▸ **Source extract**

● ● ● ● ●

Mercedes M. Yardley, the Bram Stoker Award–winning Las Vegas author who has been called a female Joe Hill, is running late. She explains it’s because after taking her children to school, she saw, hanging over the Valley’s north end, a giant rainbow. She says she was curious to know if she could see its end.
It’s the perfect metaphor for Yardley’s storytelling approach. Despite the tight structure of her two new novellas—Detritus in Love (co-authored with John Boden) and Little Dead Red (for which she won the Horror Writers Association’s Stoker in May 2016)—the wife and mother of three takes readers into creepy, psychologically complex places. For Yardley, a story begins with characters, and she isn’t afraid to let them determine what happens next.
“I don’t plot,” she says matter-of-factly. “I just sit down and write. But I’m getting better at cutting away the excess. I start with a concept of the character, but the way a plot develops is always a surprise to me. It’s something new every time.”
Another thing that surprises Yardley? The feminist symbolism some readers discover in her work. For example, in Little Dead Red (a haunting retelling of the “Little Red Riding Hood” fairy tale), the male characters are wicked, while the female protagonist, struggling to solve her daughter’s murder by gathering the killer’s DNA, falls victim to a conspiracy.

● ● ● ● ●

▸ **Action item A**
Translate this sentence from the Yardley profile into Spanish: "It’s the perfect metaphor for Yardley’s storytelling approach."
▸ **Action item B**
Write out the part of the Yardley profile starting at "It’s the perfect" and ending at "what happens next.", keeping every word unchanged.

● ● ● ● ●

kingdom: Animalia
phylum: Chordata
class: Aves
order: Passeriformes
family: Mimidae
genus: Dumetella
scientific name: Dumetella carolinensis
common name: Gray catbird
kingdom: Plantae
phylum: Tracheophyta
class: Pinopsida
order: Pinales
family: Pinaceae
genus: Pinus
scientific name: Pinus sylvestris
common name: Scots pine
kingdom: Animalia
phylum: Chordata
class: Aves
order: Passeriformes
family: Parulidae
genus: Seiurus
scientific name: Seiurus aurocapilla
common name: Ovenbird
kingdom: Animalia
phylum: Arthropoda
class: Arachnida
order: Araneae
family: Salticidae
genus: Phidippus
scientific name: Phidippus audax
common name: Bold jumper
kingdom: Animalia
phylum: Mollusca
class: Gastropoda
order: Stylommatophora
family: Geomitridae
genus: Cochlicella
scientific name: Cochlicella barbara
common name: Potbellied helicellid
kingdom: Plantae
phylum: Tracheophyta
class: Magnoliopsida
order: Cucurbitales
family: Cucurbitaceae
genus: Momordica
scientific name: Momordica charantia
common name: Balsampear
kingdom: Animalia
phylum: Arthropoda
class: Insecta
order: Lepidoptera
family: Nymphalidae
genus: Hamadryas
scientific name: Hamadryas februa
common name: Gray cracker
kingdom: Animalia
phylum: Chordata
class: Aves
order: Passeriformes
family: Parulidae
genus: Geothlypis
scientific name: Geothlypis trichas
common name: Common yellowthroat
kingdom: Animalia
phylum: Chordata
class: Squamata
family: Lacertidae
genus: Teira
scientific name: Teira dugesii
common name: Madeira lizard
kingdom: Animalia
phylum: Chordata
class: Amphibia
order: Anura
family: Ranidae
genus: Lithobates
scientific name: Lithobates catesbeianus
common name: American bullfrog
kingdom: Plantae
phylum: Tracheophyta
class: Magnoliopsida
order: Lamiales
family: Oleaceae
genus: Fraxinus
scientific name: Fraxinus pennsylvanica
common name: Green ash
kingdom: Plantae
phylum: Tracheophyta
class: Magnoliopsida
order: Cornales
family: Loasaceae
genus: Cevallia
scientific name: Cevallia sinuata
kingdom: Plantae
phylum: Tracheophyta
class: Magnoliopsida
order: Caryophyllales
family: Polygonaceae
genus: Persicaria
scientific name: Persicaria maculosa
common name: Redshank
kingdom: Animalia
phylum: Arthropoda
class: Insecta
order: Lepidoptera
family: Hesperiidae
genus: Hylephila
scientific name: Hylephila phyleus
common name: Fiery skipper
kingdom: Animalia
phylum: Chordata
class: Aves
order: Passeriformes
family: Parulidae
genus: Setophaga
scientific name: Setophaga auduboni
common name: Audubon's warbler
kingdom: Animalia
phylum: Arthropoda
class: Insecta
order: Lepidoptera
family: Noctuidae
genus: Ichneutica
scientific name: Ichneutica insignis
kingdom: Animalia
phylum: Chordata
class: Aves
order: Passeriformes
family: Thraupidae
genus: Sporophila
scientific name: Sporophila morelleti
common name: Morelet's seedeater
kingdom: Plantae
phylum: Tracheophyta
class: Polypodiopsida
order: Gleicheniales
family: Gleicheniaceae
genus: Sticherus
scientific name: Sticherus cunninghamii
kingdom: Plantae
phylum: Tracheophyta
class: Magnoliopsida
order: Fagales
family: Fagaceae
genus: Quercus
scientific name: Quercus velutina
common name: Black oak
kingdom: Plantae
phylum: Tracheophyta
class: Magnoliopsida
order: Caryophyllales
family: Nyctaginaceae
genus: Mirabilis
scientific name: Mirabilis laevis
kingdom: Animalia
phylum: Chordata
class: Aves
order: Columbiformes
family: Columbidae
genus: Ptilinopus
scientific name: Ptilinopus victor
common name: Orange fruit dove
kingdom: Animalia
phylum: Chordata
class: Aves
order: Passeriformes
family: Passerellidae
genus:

● ● ● ● ●

▸ **Exercise result A**
Es la metáfora perfecta del enfoque narrativo de Yardley.

▸ **Exercise result B**
It’s the perfect metaphor for Yardley’s storytelling approach. Despite the tight structure of her two new novellas—Detritus in Love (co-authored with John Boden) and Little Dead Red (for which she won the Horror Writers Association’s Stoker in May 2016)—the wife and mother of three takes readers into creepy, psychologically complex places. For Yardley, a story begins with characters, and she isn’t afraid to let them determine what happens next.